══ GIVEN PASSAGE ══

Internal Traffic: What a crazy airport!
In our previous article, we introduced Fury, our internal development platform. In this article, we’ll explore how we approach the management of the traffic inside our platform, how we navigate through chaos, and how we completely revamped the way our microservices communicate.
Our internal traffic: A chaotic airport
Our internal traffic in Fury was quite similar to a chaotic airport where we have millions of passengers traveling to thousands of destinations. Everyone travels without passports, immigration controls, or customs checks.. Can you imagine?
Millions of passengers and thousands of destinations: scale challenges
At Mercado Libre, we have a huge microservices ecosystem. Our passengers who travel (or request) during peak access times exceed 400M per minute for internal traffic alone. With over 30k applications running and divided into more than 75k groups of instances, we have hundreds of thousands of instances and pods to handle all the demands. Therefore, any solution we implement or changes we make has to consider this scale.
No passports: authentication challenges
Many of our apps used to operate without proper authentication, which means we couldn’t verify the authenticity of the source. It allowed anyone inside the platform to use any of our APIs without any form of control. Incorporating authentication right from the beginning is crucial, as it enhances security, observability, and traceability .

═══

#### PROBLEM SET
(A) According to the article on internal traffic in Fury, what does incorporating authentication from the beginning enhance? List each item.
(B) Carry on writing the article on internal traffic in Fury from the point where it ends.
The listing that comes next has no connection to the article on internal traffic in Fury.

══ INFORMATION SHOWN ══

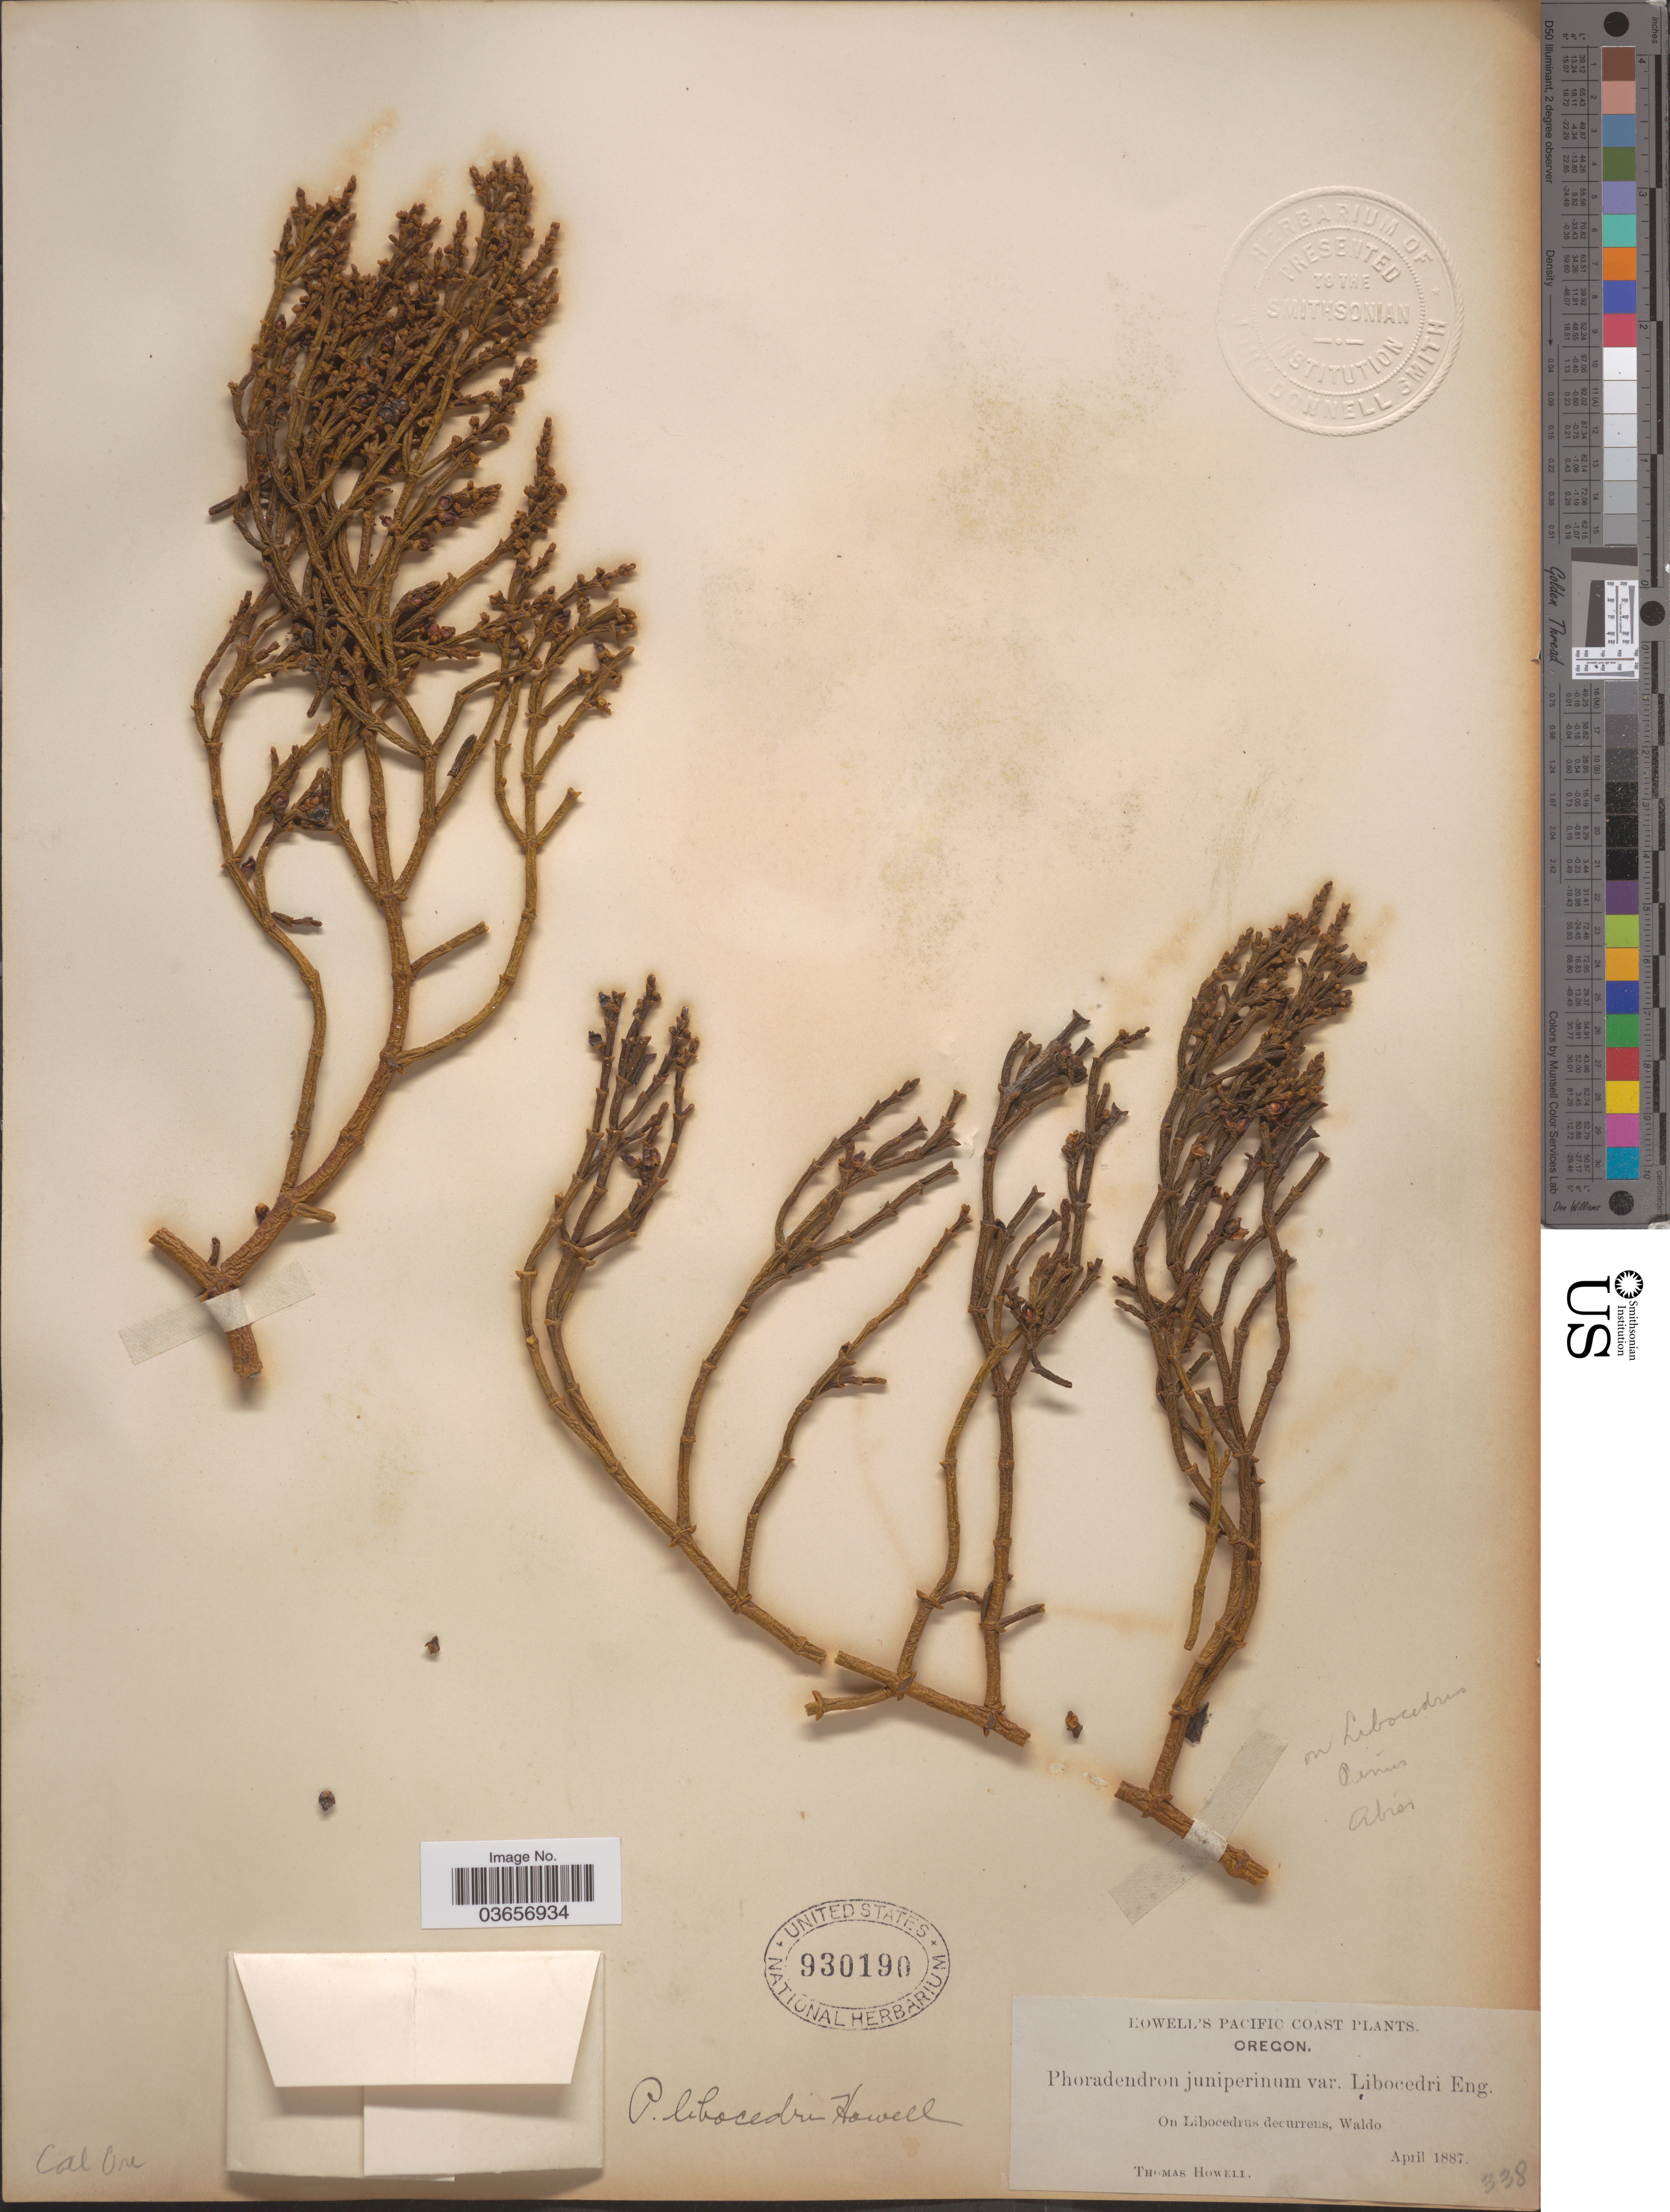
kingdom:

═══
══ INFORMATION SHOWN ══

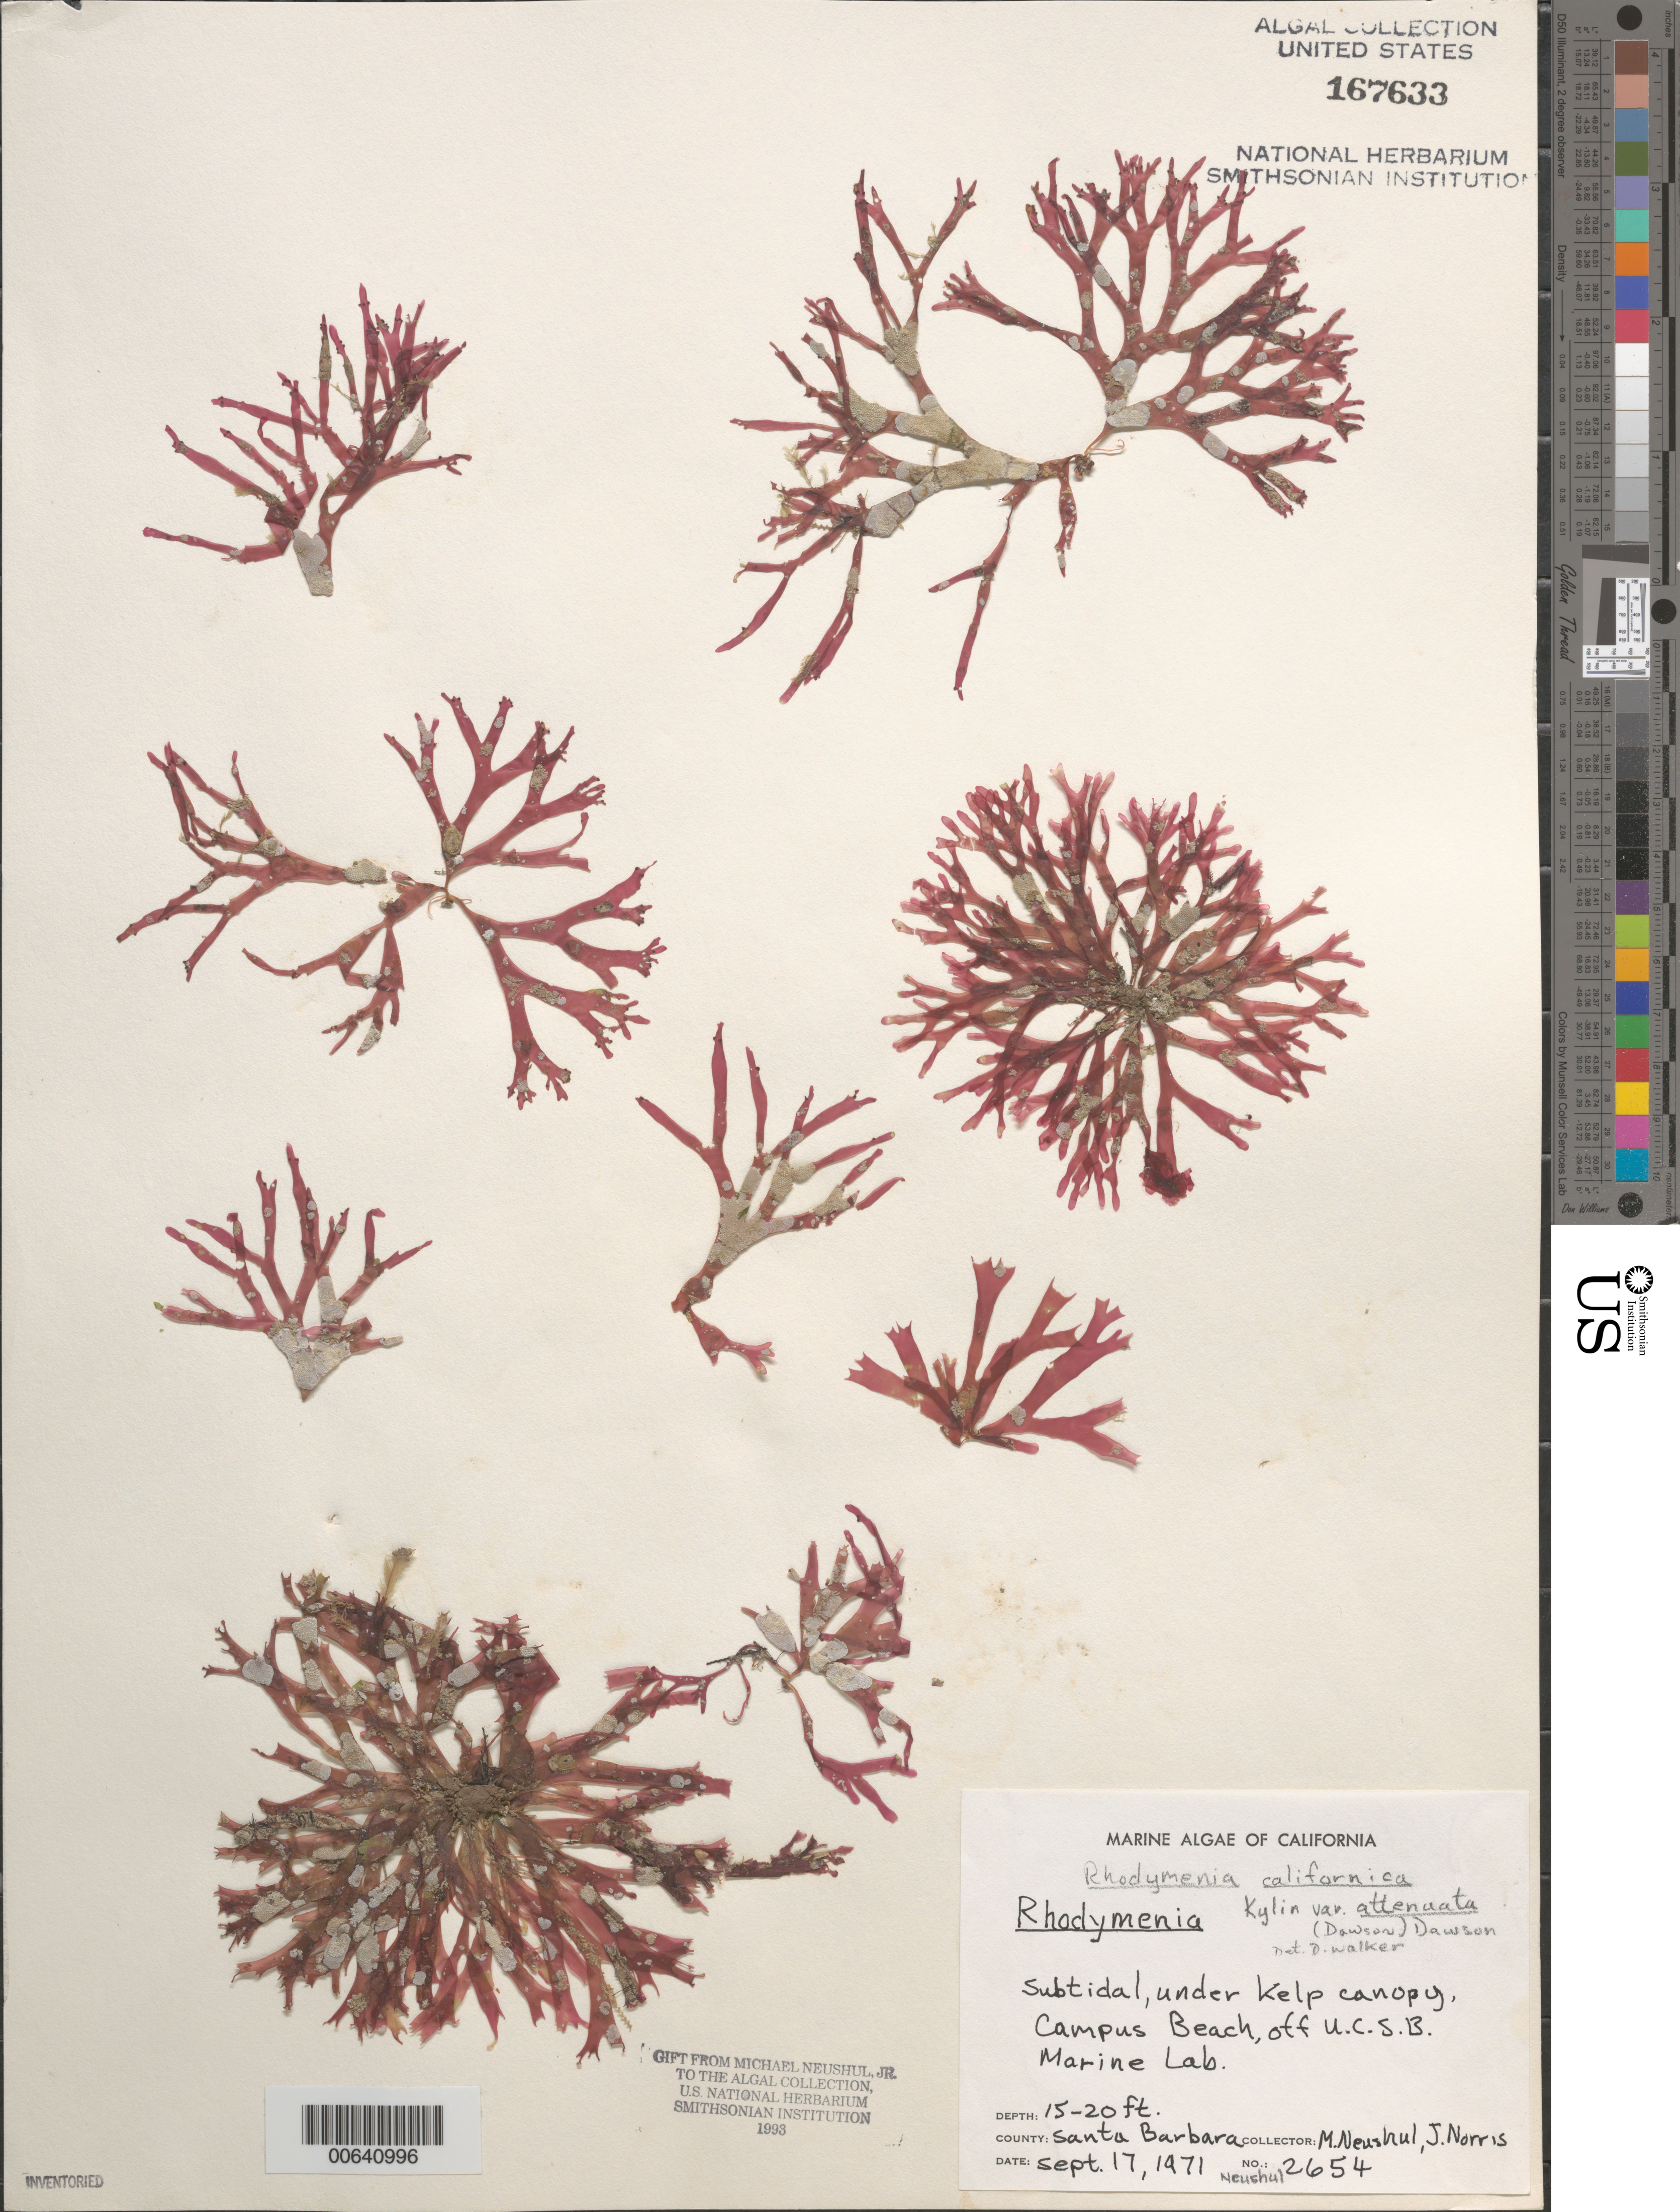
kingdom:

═══

#### TASK-BY-TASK OUTPUTS
(A)
- Security
- Observability
- Traceability

(B)
No immigration controls: authorization challenges
In this chaotic airport scenario, the lack of immigration controls poses yet another challenge. Without passports, we cannot create access rules based on specific customers since we are unable to uniquely identify them. This raises key questions: Can anyone enter freely? What items are permitted for entry? Are there any limits or quotas on access frequency? Answering these types of questions in a wild airport like this makes no sense.
Also, in this airport or any other airport that prioritizes security, we typically encounter customs checks after passing immigration controls. These checks verify that the transported information aligns with destination policies. Can you enter with this information from this origin? Can you take this information to this destination? Does the destination have adequate security controls to handle sensitive information? Is the transfer of this information truly necessary? Unfortunately, without passports, access controls, or any form of checks, such questions lose their meaning.
How to add a new destination: centralized routes specification
What if you wanted to add a new destination or modify one of the routes of a flight? Well, in this airport every route and destination that exists is written in a single place. Every change, whether it’s adding, deleting, or modifying a destination, must be made in this central notebook. We have defined more than 100K routes. Can you imagine the size of this piece of information and the challenges involved in maintaining it?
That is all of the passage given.